Des petites boîtes colorées, attirant tous les regards, mais renfermant des confiseries non conformes et potentiellement dangereuses. Les douanes de Marseille ont intercepté 1,6 tonne de ces sucreries sur le port de Fos, dans les Bouches-du-Rhône, une opération annoncée le 12 mars dernier.
Cette saisie, réalisée fin 2025, a été suivie d'analyses en laboratoire qui ont révélé des résultats préoccupants. En effet, les bonbons contiennent des additifs alimentaires dépassant trois fois la limite maximale autorisée, notamment le colorant E124, reconnu pour ses effets indésirables sur l'attention et l'activité des jeunes enfants, selon les révélations des services douaniers.
Dans leur communiqué, les douanes soulignent également d'autres irrégularités, également inquiétantes. Elles mentionnent des manquements relatifs à l'étiquetage, tels que l'absence ou l'insuffisance des mentions obligatoires, ainsi que des avertissements concernant les risques liés à certains colorants.
Cette saisie n'est pas un incident isolé.
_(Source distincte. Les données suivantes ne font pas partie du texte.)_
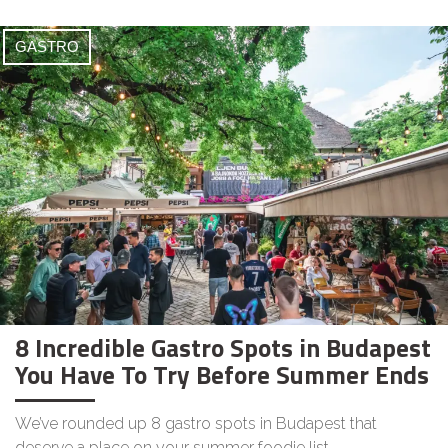
GASTRO
8 Incredible Gastro Spots in Budapest
You Have To Try Before Summer Ends
We’ve rounded up 8 gastro spots in Budapest that
deserve a place on your summer foodie list.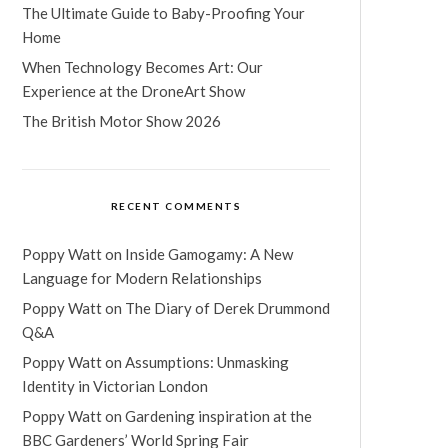
The Ultimate Guide to Baby-Proofing Your
Home
When Technology Becomes Art: Our
Experience at the DroneArt Show
The British Motor Show 2026
RECENT COMMENTS
Poppy Watt
on
Inside Gamogamy: A New
Language for Modern Relationships
Poppy Watt
on
The Diary of Derek Drummond
Q&A
Poppy Watt
on
Assumptions: Unmasking
Identity in Victorian London
Poppy Watt
on
Gardening inspiration at the
BBC Gardeners’ World Spring Fair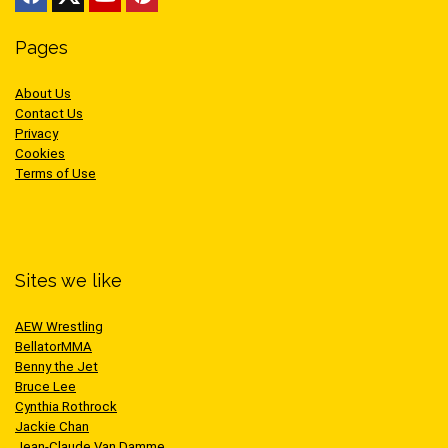
Pages
About Us
Contact Us
Privacy
Cookies
Terms of Use
Sites we like
AEW Wrestling
BellatorMMA
Benny the Jet
Bruce Lee
Cynthia Rothrock
Jackie Chan
Jean-Claude Van Damme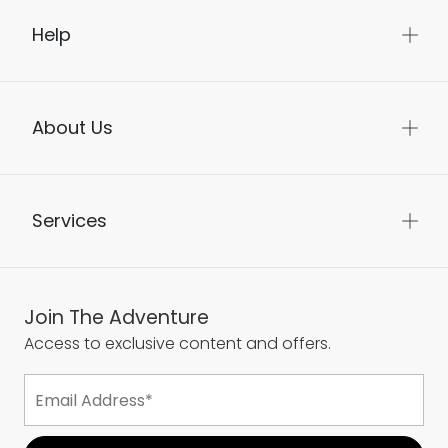
Help
About Us
Services
Join The Adventure
Access to exclusive content and offers.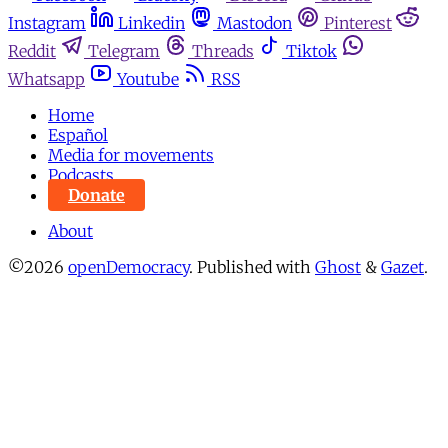
Instagram
Linkedin
Mastodon
Pinterest
Reddit
Telegram
Threads
Tiktok
Whatsapp
Youtube
RSS
Home
Español
Media for movements
Podcasts
Donate
About
©2026
openDemocracy
.
Published with
Ghost
&
Gazet
.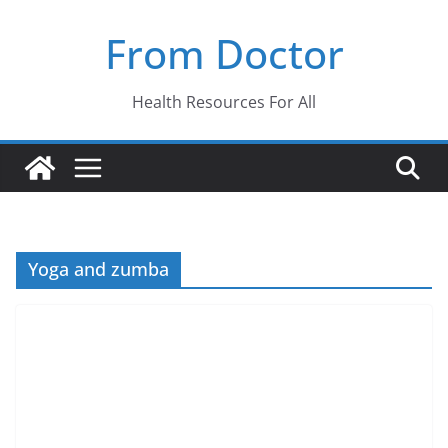
Skip
From Doctor
to
content
Health Resources For All
Yoga and zumba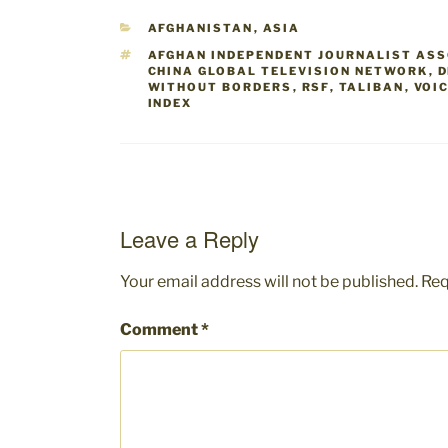
CATEGORIES
AFGHANISTAN
,
ASIA
TAGS
AFGHAN INDEPENDENT JOURNALIST AS
CHINA GLOBAL TELEVISION NETWORK
,
D
WITHOUT BORDERS
,
RSF
,
TALIBAN
,
VOI
INDEX
Leave a Reply
Your email address will not be published.
Req
Comment
*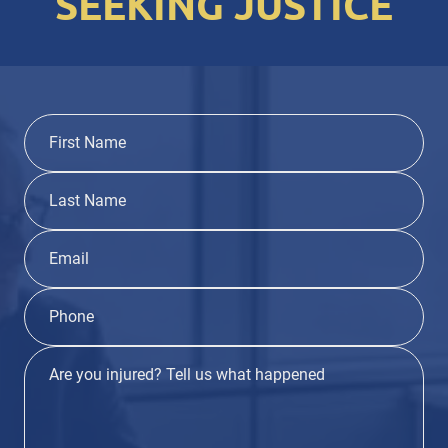
SEEKING JUSTICE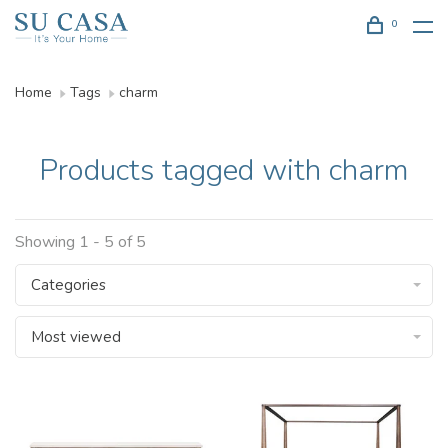
0
Home
Tags
charm
Products tagged with charm
Showing 1 - 5 of 5
Categories
Most viewed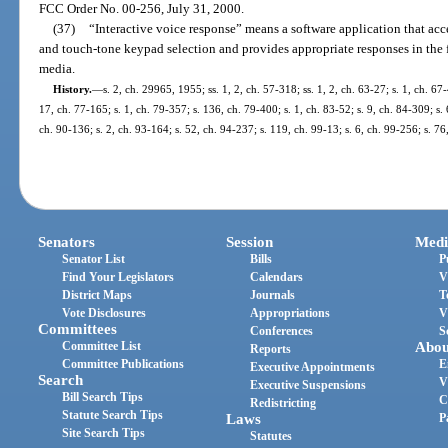
FCC Order No. 00-256, July 31, 2000.
(37)
“Interactive voice response” means a software application that ac
and touch-tone keypad selection and provides appropriate responses in the f
media.
History.
—
s. 2, ch. 29965, 1955; ss. 1, 2, ch. 57-318; ss. 1, 2, ch. 63-27; s. 1, ch. 67
17, ch. 77-165; s. 1, ch. 79-357; s. 136, ch. 79-400; s. 1, ch. 83-52; s. 9, ch. 84-309; s. 
ch. 90-136; s. 2, ch. 93-164; s. 52, ch. 94-237; s. 119, ch. 99-13; s. 6, ch. 99-256; s. 7
Senators
Session
Medi
Senator List
Bills
P
Find Your Legislators
Calendars
V
District Maps
Journals
T
Vote Disclosures
Appropriations
V
Committees
Conferences
S
Committee List
Abou
Reports
Committee Publications
E
Executive Appointments
Search
V
Executive Suspensions
Bill Search Tips
C
Redistricting
Statute Search Tips
Laws
P
Site Search Tips
Statutes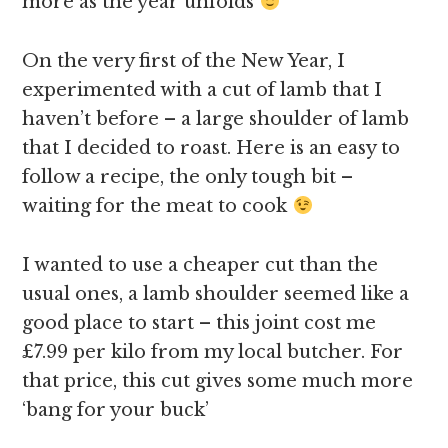
more as the year unfolds
On the very first of the New Year, I
experimented with a cut of lamb that I
haven’t before – a large shoulder of lamb
that I decided to roast. Here is an easy to
follow a recipe, the only tough bit –
waiting for the meat to cook
I wanted to use a cheaper cut than the
usual ones, a lamb shoulder seemed like a
good place to start – this joint cost me
£7.99 per kilo from my local butcher. For
that price, this cut gives some much more
‘bang for your buck’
En janvier, les autorités douanières de Marseille-Port et de Port-de-Bouc avaient déjà découvert 64 tonnes de denrées alimentaires non conformes, incluant des graines de sésame infestées et de l'origan contenant une substance toxique, rapportent plusieurs médias basés en France.
Les experts s'inquiètent des implications de ces saisies répétées sur la sécurité alimentaire. Jean Dupont, un spécialiste en nutrition, souligne que des contrôles rigoureux sont cruciaux pour protéger la santé des consommateurs. "Ces incidents rappellent l'importance d'une vigilance constante dans la chaîne d'approvisionnement alimentaire", explique-t-il. La prise de conscience croissante autour de ces sujets pourrait inciter les autorités à renforcer les mesures de surveillance.
En attendant, la vérification des produits alimentaires importés demeure une priorité afin d'assurer la santé publique.